══ Given data
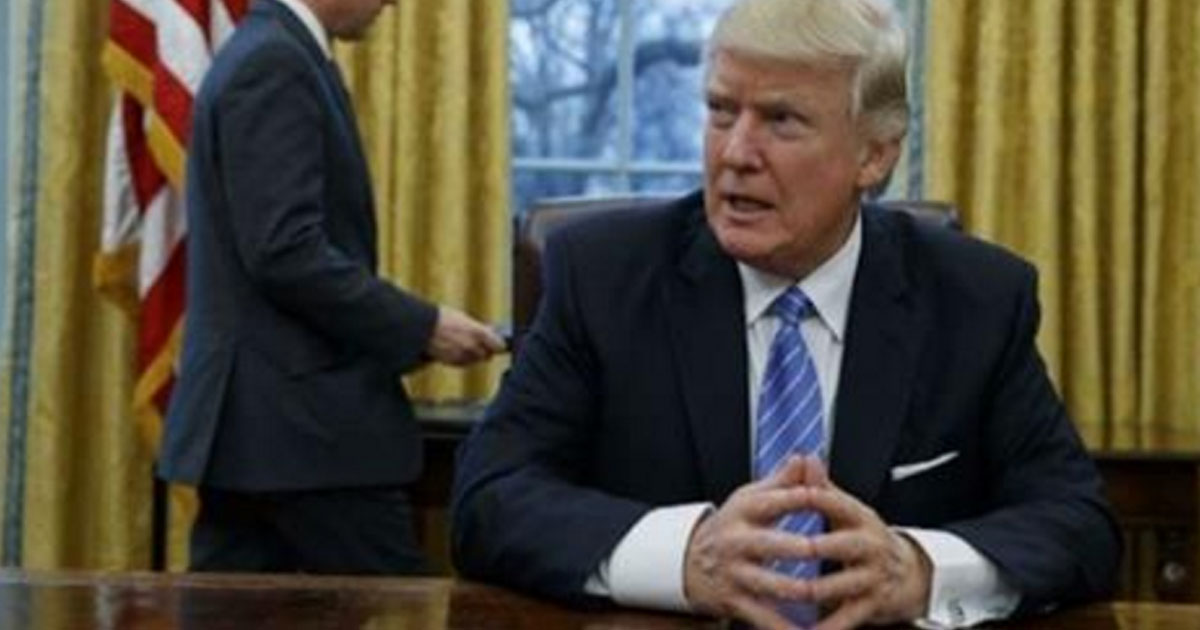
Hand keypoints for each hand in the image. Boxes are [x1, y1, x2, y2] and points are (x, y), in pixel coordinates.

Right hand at [425, 307, 505, 365]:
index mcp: (479, 333)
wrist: (421, 328)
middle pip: (488, 355)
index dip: (498, 344)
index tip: (498, 343)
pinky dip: (462, 358)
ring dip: (474, 355)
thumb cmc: (441, 318)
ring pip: (475, 360)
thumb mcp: (464, 318)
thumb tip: (489, 332)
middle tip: (481, 343)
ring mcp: (463, 356)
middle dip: (486, 350)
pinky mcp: (452, 363)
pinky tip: (455, 349)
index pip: (500, 346)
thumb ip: (478, 328)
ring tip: (464, 344)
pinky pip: (463, 363)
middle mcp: (473, 347)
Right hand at [682, 456, 818, 629]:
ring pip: (768, 584)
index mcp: (744, 511)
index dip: (798, 498)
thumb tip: (807, 458)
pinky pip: (763, 617)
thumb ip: (783, 481)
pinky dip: (784, 628)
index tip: (824, 497)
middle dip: (794, 547)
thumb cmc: (733, 526)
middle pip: (769, 544)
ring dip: (796, 591)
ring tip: (821, 593)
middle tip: (819, 548)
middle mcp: (737, 541)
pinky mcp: (735, 601)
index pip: (773, 501)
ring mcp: (735, 573)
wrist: (687, 561)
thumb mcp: (751, 498)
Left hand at [801, 464, 931, 629]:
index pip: (835, 502)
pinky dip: (825, 627)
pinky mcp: (872, 604)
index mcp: (859, 518)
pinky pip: (846, 618)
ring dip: (814, 590)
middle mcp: (868, 545)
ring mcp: (871, 576)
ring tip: (788, 592)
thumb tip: (804, 457)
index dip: (814, 497)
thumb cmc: (864, 537)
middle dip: (817, 546)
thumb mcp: (848, 511)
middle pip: (842, 544)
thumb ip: (822, 488)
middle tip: (793, 548)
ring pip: (841, 584)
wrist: (909, 573)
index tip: (790, 495)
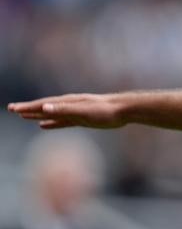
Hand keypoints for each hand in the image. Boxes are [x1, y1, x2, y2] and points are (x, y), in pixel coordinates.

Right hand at [7, 94, 124, 129]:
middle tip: (11, 109)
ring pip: (51, 114)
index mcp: (67, 102)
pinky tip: (43, 125)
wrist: (123, 110)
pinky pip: (62, 121)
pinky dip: (51, 123)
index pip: (43, 105)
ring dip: (37, 115)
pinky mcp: (82, 119)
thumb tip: (44, 108)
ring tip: (23, 116)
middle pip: (44, 107)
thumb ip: (64, 110)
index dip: (27, 107)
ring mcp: (75, 112)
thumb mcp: (83, 111)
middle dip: (28, 109)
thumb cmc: (104, 111)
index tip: (13, 109)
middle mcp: (69, 105)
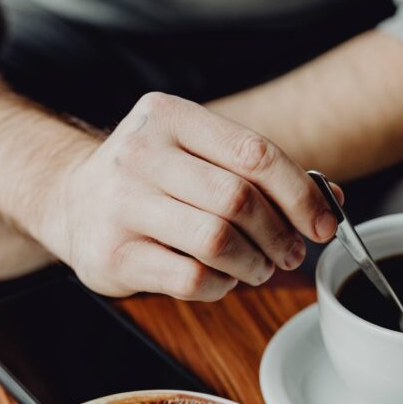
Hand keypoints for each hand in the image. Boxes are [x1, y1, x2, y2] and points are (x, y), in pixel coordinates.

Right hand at [39, 93, 339, 299]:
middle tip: (289, 253)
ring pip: (217, 241)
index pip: (254, 153)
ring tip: (257, 267)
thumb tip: (333, 200)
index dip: (300, 194)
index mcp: (169, 117)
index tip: (322, 224)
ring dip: (252, 263)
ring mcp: (121, 205)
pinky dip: (221, 285)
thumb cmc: (151, 179)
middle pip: (238, 200)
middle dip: (279, 234)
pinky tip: (220, 279)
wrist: (69, 200)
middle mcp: (139, 154)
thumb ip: (261, 172)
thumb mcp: (199, 155)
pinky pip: (191, 278)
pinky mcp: (113, 254)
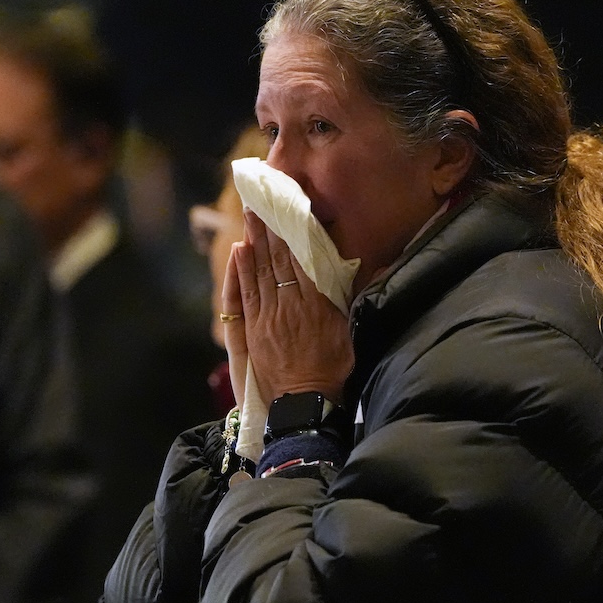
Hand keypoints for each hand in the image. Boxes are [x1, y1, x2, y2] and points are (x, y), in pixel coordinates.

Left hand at [224, 210, 353, 403]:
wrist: (304, 401)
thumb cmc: (332, 369)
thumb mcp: (348, 332)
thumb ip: (347, 300)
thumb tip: (362, 271)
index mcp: (317, 303)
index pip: (303, 259)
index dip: (294, 233)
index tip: (290, 209)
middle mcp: (291, 303)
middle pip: (279, 259)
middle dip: (270, 228)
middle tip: (262, 201)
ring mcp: (270, 314)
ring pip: (261, 270)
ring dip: (255, 241)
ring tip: (250, 216)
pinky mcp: (254, 327)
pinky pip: (247, 291)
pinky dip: (242, 269)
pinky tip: (240, 250)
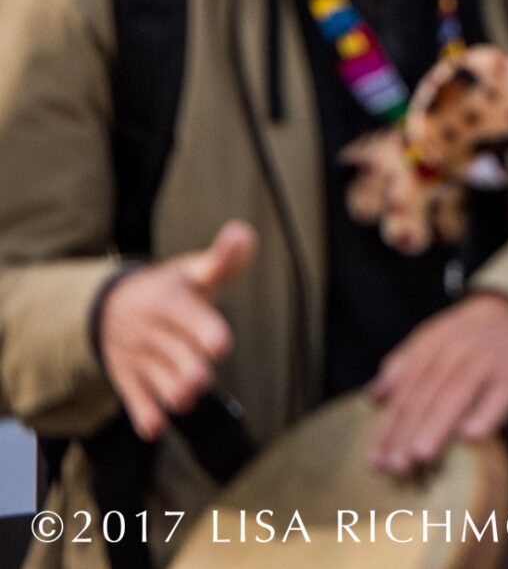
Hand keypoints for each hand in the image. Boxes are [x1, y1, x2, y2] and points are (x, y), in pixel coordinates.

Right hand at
════
# What is required:
For the string "wrist", count the lines of the entries above that include it; answer with the number only.

# Written response:
6